WORK TO BE COMPLETED
Extend the article about the commune of Brateș with new text that picks up right after its final sentence.

TEXT UNDER STUDY
□ □ □

Brateș (Barátos, Hungarian pronunciation: ) is a commune in Covasna County, Transylvania, Romania composed of three villages: Brateș, Pachia (Páké), and Telechia (Orbaitelek).

==Geography==
The commune is located in the central part of Covasna County, 9.6 km west of the town of Covasna and 24 km east of the county seat, Sfântu Gheorghe. It lies at an altitude of 529 m, on the banks of Râul Negru and its left tributary, the river Covasna; the river Păpăuți flows into the Covasna near Brateș.

Brateș is crossed by national road DN13E, which starts in Întorsura Buzăului, in the south of the county, passes through Covasna and Sfântu Gheorghe, and ends in Feldioara, 50 km to the west, in Brașov County.

==History==
The settlement formed part of the Székely Land region of the historical Transylvania province. Until 1918, the village belonged to the Háromszék County of the Kingdom of Hungary. In the immediate aftermath of World War I, following the declaration of the Union of Transylvania with Romania, the area passed under Romanian administration during the Hungarian–Romanian War of 1918–1919. By the terms of the Treaty of Trianon of 1920, it became part of the Kingdom of Romania. In 1925, the commune fell in Plasa Covasna of Trei Scaune County. In August 1940, under the auspices of Nazi Germany, which imposed the Second Vienna Award, Hungary retook the territory of Northern Transylvania (which included Brateș) from Romania. Towards the end of World War II, however, the commune was taken back from Hungarian and German troops by Romanian and Soviet forces in September–October 1944. In 1950, after Communist Romania was established, Brateș became part of the Sfântu Gheorghe Raion of Stalin Region. From 1952 and 1960, it was part of the Magyar Autonomous Region, and between 1960 and 1968 it reverted to Brașov Region. In 1968, when Romania was reorganized based on counties rather than regions, the commune became part of Covasna County.

□ □ □

DATA EXTRACT

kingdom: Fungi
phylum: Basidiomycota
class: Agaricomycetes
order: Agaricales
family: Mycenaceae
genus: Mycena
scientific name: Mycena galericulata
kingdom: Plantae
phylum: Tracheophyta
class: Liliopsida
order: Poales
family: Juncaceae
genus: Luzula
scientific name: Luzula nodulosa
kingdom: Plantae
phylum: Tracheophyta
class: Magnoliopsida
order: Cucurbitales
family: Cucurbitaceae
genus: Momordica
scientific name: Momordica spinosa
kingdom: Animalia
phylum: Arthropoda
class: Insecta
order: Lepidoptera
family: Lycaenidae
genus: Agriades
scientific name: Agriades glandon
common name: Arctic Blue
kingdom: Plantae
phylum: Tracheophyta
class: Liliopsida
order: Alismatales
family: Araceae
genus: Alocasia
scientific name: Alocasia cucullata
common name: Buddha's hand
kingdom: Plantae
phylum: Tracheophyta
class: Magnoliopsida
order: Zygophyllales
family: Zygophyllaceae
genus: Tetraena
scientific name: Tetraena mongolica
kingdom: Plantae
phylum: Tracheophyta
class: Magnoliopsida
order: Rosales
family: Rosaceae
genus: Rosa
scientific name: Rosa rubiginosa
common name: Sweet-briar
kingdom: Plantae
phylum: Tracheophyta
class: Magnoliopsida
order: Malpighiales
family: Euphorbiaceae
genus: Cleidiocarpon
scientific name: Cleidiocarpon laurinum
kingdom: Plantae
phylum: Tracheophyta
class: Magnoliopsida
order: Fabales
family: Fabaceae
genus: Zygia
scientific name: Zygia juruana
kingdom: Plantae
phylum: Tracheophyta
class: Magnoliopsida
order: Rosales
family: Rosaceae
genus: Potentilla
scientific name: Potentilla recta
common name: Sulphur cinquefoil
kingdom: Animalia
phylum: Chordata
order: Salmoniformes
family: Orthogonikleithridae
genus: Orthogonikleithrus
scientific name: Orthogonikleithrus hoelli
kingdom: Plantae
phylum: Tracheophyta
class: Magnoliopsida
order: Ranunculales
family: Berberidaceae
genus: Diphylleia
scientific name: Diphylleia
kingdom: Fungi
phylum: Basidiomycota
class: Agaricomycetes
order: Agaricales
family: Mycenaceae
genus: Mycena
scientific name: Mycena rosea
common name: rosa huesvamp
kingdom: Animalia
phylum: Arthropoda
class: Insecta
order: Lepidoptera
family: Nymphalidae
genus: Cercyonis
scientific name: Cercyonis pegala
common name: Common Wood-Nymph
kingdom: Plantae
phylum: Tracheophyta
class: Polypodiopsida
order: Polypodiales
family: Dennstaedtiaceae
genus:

□ □ □

RESULT OF THE TASK
==Demographics==

The commune has an absolute Székely Hungarian majority. According to the 2002 census, it had a population of 1,548, of which 98.97% or 1,532 were Hungarians. At the 2011 census, Brateș had a population of 1,768, of which 96.93% were Székely Hungarians and 1.7% were Romanians. By the 2021 census, the number of inhabitants had decreased to 1,409, of which 94.82% were Székely Hungarians and 2.06% Romanians.